[Start of Page]
There have been reports that the Minister of Public Enterprises mentioned that “Out of 24 commercial SOEs, only nine have governance and performance agreements; only 10 have up-to-date annual reports, and only 11 have approved Integrated Strategic Business Plans (ISBPs), which equates to a compliance level of 42%. Out of the 42 non-commercial SOEs, only 17 have performance and governance agreements in place; only 10 have up-to-date annual reports, and a mere six have approved ISBPs, Leon Jooste, Minister of Public Enterprises”. 

Meaning, 38 non-commercial enterprises do not have an approved five-year operational and financial plan. The question is how are they functioning and what are they supposed to report? If the public enterprises do not have signed performance agreements, it merely means those leaders do not agree with the agreements and they cannot be measured at the end of the financial year. Yet, these top leaders are comfortable in their positions.

In the past, before the formation of the Public Enterprises Ministry in 2016, there have been a number of board members and CEOs being forcefully removed from their positions for non-performance. However, since the formation of the Public Enterprises Ministry, the forced removal of leaders has subsided, but there is still non-compliance. Instead of the top leaders being forcefully removed, their terms are renewed – even for those leaders leading the organisations, which are non-compliant. This is a clear bad picture to the SOE leaders whose organisations are compliant.
[End of Page]
[Start of Record list]
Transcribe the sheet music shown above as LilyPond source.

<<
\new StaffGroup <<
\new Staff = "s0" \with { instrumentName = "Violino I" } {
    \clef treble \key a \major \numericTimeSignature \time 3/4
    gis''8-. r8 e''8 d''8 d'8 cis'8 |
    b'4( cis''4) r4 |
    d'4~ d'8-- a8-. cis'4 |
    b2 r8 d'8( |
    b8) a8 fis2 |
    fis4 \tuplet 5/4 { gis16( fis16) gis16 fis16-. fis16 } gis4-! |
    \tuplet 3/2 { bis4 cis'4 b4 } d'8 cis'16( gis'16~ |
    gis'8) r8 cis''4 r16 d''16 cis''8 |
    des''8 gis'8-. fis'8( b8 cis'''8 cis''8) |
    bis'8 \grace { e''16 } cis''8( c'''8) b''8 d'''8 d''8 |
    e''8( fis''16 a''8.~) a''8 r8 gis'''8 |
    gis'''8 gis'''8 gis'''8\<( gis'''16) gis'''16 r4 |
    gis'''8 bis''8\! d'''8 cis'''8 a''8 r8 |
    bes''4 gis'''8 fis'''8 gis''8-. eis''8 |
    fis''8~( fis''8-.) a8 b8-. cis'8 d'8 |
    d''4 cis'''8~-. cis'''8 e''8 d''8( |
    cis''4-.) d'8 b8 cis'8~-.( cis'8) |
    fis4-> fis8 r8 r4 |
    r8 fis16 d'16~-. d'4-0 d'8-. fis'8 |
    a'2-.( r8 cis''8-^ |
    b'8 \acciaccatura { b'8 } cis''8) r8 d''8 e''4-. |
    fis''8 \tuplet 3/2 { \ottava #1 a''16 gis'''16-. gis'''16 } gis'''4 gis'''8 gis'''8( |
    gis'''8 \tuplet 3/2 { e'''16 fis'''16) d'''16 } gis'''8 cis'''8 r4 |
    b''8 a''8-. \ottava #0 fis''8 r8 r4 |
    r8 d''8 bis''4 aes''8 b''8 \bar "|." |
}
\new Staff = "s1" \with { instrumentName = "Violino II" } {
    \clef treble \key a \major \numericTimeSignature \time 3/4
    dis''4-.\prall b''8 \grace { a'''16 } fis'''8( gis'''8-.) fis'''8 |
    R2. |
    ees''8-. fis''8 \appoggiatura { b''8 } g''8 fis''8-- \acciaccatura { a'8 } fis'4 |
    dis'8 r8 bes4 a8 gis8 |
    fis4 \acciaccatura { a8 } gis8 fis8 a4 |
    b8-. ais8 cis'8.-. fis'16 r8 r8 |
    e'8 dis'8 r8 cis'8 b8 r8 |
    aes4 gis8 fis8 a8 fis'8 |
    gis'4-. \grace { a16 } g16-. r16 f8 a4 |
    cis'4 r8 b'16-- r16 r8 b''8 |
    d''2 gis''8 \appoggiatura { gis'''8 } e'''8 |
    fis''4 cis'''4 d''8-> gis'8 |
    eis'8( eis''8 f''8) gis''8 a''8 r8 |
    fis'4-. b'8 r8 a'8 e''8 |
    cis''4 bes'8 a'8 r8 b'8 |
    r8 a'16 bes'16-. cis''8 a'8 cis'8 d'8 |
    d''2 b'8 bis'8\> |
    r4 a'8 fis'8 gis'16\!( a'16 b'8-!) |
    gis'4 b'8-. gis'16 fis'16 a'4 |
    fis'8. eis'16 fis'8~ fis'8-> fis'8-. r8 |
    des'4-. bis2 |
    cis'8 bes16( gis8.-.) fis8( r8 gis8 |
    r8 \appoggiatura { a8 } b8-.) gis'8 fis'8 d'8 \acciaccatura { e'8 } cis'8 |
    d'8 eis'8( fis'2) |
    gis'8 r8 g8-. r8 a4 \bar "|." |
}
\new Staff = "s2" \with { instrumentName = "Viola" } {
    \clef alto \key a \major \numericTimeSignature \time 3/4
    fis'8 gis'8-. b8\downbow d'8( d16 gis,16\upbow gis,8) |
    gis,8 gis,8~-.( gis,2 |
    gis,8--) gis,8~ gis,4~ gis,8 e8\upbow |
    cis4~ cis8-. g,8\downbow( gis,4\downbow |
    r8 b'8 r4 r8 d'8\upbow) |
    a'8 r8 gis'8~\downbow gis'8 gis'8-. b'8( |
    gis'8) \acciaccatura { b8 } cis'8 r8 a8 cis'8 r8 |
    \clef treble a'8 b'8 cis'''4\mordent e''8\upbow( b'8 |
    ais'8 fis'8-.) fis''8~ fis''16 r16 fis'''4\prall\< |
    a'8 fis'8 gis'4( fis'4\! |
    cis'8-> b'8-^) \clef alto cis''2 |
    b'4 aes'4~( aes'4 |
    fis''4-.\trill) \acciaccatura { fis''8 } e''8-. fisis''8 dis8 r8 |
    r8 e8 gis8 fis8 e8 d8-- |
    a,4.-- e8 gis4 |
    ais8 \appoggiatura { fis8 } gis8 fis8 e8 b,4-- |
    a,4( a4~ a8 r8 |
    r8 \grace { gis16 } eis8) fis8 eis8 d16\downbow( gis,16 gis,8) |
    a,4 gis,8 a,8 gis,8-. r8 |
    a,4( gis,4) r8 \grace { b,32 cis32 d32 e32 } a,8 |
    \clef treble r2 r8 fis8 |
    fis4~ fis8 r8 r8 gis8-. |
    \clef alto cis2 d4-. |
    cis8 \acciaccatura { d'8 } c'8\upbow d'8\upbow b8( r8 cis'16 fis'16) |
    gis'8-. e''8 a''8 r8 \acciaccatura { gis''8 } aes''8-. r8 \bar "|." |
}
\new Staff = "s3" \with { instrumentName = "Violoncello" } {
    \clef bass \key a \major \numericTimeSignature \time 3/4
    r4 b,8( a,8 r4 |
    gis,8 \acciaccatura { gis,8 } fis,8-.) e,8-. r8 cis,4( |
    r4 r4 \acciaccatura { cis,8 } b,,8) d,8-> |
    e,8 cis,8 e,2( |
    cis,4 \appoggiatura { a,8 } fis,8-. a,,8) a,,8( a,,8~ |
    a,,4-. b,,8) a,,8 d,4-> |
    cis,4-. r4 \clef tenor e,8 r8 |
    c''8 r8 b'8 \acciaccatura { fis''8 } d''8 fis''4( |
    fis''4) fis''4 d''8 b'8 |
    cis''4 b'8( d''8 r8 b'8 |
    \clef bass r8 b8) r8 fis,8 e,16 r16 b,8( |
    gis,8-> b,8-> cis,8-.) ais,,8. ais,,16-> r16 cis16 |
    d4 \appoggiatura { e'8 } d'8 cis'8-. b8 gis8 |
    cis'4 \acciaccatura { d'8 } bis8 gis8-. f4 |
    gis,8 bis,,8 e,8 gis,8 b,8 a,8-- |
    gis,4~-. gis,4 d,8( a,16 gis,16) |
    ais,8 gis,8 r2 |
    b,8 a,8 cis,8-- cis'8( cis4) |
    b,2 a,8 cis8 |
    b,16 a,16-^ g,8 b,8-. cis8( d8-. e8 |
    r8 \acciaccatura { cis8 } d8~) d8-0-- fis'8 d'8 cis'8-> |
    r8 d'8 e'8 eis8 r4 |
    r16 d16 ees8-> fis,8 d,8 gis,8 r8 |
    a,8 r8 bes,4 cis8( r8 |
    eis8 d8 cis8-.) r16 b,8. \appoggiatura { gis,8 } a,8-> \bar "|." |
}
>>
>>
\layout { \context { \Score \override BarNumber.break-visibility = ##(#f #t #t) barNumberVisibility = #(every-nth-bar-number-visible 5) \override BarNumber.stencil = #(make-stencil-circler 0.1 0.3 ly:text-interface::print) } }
[End of Record list]
> [Written task]
Reproduce word for word the part of the state-owned enterprises text above that falls between "Meaning, 38 non-commercial" and "in their positions.", inclusive.

> [The reply]
Meaning, 38 non-commercial enterprises do not have an approved five-year operational and financial plan. The question is how are they functioning and what are they supposed to report? If the public enterprises do not have signed performance agreements, it merely means those leaders do not agree with the agreements and they cannot be measured at the end of the financial year. Yet, these top leaders are comfortable in their positions.